William Durant and General Motors
Tommy Thomason’s Pew Report is good news and bad news for community journalism

William Durant didn’t like automobiles.

Durant, who was in the carriage business in the 1890s, thought cars were smelly and noisy, not to mention downright dangerous.  But he realized that automobiles, as distasteful as he thought them to be, were the wave of the future.  So he left his still-successful carriage company, one of the world’s largest, to join the new Buick company.

Ultimately, Durant went on to found General Motors.

The point?  Durant’s times were a lot like ours.  He was living at the edge of a paradigm shift-a whole new mode of transportation.  Cars did not take over from carriages immediately, but within a decade, it was obvious that they would soon rule the road.

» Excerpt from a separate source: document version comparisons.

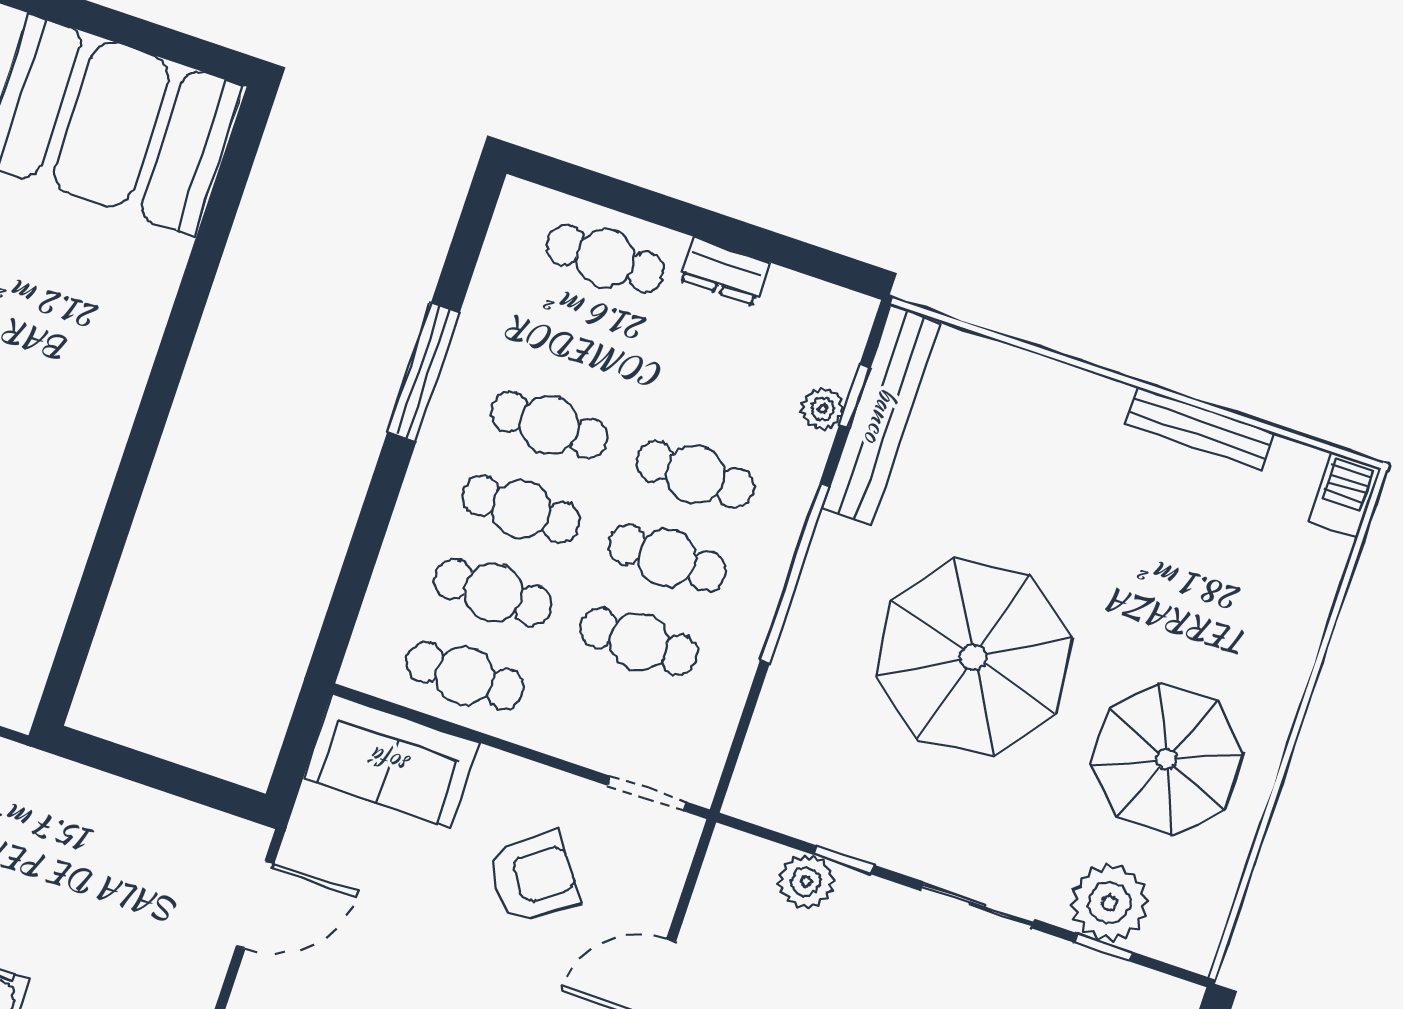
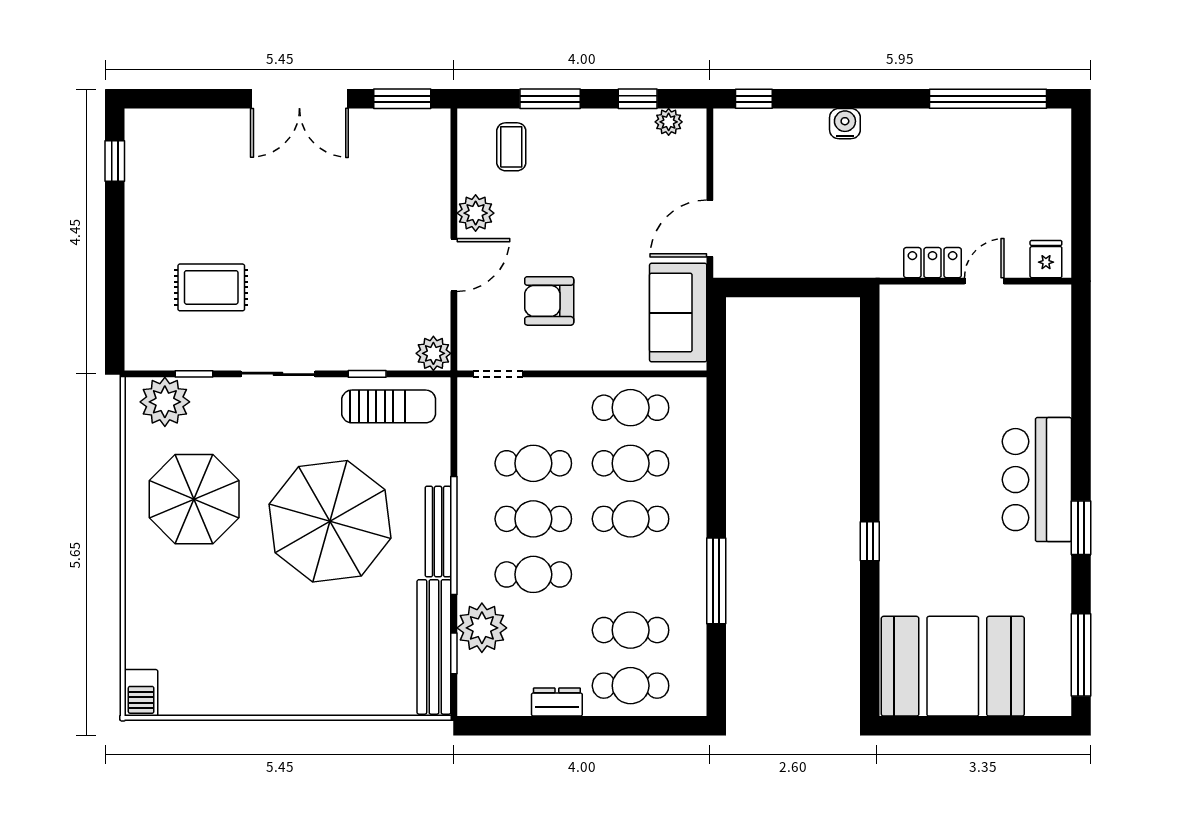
window: (173, 354) -> (870, 541), added
plant: (823, 409) -> (482, 628), width x1.87, depth x1.87
cafe table: (549, 425) -> (631, 630), moved
bench: (1200, 428) -> (438, 532), moved, turned 90
sofa: (391, 761) -> (678, 313), moved, turned -90
sun lounger: (828, 800) -> (389, 406), added
armchair: (533, 877) -> (549, 301), turned 36
plant: (806, 881) -> (433, 353), moved
plant: (1110, 903) -> (165, 402), moved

We live in a similar age, but the paradigm that’s shifting is communication, not transportation.  One advantage that Durant had over today’s current industry-in-crisis — newspapers — is that the industrial landscape of his day was shifting more slowly.  Metro newspapers have gone from boom to bust in a decade (though many in the know have been pointing to the danger signs for metros even before the advent of the Internet).

via Steve Buttry

Metaphors: General Motors

An industrial giant in bankruptcy
Jack Shafer’s “How Condé Nast Is Like General Motors,” in Slate

Although the privately held Condé Nast isn’t as financially distressed as the bankrupt General Motors, and although the magazine business couldn’t be more unlike the car business, the two distraught companies share woes. Both succeeded in segmenting the market with semi-independent divisions that were once unique and distinct but that have since faded into one, much to the confusion of consumers. Both have dramatically dumped once-valuable properties. Both have allowed divisions to operate like independent fiefdoms at the expense of the company’s greater financial good. Both have established cultures of privilege for top employees, and both appear to have woken up to their problems too late.